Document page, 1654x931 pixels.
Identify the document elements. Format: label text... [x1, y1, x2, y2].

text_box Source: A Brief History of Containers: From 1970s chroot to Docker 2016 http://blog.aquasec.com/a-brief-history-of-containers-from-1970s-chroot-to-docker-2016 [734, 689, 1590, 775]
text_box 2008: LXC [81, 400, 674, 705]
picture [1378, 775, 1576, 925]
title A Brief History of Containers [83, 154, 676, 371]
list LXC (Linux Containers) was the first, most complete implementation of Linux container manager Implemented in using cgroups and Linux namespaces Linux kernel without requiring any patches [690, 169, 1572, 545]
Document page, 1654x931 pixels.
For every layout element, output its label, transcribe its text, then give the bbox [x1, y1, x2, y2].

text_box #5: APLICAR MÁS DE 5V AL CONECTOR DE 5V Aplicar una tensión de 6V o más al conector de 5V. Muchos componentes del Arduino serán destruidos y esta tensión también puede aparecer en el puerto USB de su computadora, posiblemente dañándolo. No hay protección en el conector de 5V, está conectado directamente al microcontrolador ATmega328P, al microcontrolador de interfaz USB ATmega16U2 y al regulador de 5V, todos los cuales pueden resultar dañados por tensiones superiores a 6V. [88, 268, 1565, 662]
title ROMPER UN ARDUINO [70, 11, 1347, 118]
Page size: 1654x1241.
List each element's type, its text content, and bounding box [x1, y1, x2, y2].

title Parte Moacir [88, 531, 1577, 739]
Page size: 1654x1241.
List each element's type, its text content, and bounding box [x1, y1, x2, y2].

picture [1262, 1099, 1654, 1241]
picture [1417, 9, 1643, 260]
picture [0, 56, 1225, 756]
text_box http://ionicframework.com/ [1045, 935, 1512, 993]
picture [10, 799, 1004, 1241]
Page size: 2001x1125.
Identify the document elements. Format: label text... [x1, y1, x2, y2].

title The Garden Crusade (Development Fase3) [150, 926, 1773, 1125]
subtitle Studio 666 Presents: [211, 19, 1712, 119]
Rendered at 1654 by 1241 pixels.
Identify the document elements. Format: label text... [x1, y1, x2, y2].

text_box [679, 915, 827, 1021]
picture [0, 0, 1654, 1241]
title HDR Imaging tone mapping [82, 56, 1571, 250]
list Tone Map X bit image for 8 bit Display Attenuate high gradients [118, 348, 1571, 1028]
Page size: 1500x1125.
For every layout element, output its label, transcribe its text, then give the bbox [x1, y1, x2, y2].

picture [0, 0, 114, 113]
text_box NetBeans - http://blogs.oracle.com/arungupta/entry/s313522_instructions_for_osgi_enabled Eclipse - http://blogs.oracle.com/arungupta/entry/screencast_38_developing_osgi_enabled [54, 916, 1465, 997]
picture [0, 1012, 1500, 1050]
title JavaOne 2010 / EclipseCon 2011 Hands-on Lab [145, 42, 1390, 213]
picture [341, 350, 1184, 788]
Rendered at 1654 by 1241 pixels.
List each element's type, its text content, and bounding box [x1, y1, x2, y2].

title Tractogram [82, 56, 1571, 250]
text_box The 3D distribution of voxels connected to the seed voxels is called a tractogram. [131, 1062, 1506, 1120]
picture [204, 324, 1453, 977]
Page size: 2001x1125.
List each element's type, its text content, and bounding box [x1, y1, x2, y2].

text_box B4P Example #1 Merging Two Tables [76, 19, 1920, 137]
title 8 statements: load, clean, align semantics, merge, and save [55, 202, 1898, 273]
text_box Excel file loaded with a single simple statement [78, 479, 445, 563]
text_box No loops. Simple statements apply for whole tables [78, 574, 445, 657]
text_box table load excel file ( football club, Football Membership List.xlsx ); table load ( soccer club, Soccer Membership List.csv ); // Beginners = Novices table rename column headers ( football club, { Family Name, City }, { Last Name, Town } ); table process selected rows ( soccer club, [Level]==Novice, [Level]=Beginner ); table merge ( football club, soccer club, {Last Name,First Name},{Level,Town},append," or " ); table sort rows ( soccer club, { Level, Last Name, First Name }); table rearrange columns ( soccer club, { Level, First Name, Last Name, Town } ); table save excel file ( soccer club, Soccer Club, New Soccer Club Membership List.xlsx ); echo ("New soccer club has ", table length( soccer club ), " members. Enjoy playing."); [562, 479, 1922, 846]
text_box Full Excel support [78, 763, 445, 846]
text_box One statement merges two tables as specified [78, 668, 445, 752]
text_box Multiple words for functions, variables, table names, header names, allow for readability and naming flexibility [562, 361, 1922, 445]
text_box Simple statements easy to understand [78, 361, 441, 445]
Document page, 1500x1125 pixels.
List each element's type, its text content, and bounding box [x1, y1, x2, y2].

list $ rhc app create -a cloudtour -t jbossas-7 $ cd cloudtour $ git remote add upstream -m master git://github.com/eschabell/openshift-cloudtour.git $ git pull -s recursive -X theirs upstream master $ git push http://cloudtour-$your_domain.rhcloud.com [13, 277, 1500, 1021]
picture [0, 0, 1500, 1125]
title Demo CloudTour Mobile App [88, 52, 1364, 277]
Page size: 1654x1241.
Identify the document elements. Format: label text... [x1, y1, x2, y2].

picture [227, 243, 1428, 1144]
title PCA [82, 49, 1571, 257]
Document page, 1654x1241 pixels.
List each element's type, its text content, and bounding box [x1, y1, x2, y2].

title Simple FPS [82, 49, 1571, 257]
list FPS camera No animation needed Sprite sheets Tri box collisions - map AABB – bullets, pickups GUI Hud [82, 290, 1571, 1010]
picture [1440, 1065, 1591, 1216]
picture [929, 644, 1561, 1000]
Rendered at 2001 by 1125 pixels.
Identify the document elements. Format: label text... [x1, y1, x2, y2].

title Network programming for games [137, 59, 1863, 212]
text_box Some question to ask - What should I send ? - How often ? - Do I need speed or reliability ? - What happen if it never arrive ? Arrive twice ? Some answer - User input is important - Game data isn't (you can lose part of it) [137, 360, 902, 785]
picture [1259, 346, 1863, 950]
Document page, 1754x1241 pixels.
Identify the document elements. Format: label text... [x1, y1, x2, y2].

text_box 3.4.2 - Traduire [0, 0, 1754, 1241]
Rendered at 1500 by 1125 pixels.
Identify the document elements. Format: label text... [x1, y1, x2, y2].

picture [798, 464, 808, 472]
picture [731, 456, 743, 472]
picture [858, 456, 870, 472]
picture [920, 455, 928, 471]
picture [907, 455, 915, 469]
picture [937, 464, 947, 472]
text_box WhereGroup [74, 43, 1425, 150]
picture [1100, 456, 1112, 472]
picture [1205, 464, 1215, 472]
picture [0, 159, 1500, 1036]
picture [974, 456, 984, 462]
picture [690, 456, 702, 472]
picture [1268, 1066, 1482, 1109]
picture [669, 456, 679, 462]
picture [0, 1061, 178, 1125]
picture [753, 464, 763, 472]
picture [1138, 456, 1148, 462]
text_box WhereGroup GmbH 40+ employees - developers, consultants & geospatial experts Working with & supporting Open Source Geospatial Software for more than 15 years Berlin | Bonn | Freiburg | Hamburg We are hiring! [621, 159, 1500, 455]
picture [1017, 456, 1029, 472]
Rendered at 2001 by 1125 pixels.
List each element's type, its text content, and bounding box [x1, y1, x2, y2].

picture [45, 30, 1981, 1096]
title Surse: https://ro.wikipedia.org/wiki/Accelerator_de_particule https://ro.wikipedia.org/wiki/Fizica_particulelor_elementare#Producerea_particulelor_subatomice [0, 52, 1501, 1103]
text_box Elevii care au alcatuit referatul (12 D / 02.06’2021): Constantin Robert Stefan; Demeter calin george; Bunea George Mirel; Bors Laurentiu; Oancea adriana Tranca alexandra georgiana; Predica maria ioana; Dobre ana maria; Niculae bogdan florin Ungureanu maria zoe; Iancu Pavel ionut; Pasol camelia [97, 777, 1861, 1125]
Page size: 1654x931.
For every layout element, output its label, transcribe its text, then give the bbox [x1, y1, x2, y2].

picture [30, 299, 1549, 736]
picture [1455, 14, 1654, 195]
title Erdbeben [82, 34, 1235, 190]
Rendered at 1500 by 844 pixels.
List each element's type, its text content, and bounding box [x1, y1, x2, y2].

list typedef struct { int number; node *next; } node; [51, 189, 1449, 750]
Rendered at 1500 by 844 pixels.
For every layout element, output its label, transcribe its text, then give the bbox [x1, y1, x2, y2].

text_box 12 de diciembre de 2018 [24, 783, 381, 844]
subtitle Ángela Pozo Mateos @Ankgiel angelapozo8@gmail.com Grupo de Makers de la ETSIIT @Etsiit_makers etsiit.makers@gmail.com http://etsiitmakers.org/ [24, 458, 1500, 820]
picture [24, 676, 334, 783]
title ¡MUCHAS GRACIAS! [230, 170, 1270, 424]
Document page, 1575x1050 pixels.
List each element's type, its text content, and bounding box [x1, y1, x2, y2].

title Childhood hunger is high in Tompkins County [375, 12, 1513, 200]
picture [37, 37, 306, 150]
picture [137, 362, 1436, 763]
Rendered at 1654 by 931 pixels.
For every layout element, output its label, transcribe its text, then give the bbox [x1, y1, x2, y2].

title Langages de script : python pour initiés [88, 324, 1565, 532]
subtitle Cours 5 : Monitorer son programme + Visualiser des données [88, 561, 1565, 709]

+ + +

## PROBLEM DETAILS
Extract, without alteration, the lines of the rows above, starting at the very first line and ending at the line that contains "list LXC (Linux", with both of those lines included.

## RESULT
Document page, 1654x931 pixels.
Identify the document elements. Format: label text... [x1, y1, x2, y2].

text_box Source: A Brief History of Containers: From 1970s chroot to Docker 2016 http://blog.aquasec.com/a-brief-history-of-containers-from-1970s-chroot-to-docker-2016 [734, 689, 1590, 775]
text_box 2008: LXC [81, 400, 674, 705]
picture [1378, 775, 1576, 925]
title A Brief History of Containers [83, 154, 676, 371]
list LXC (Linux Containers) was the first, most complete implementation of Linux container manager Implemented in using cgroups and Linux namespaces Linux kernel without requiring any patches [690, 169, 1572, 545]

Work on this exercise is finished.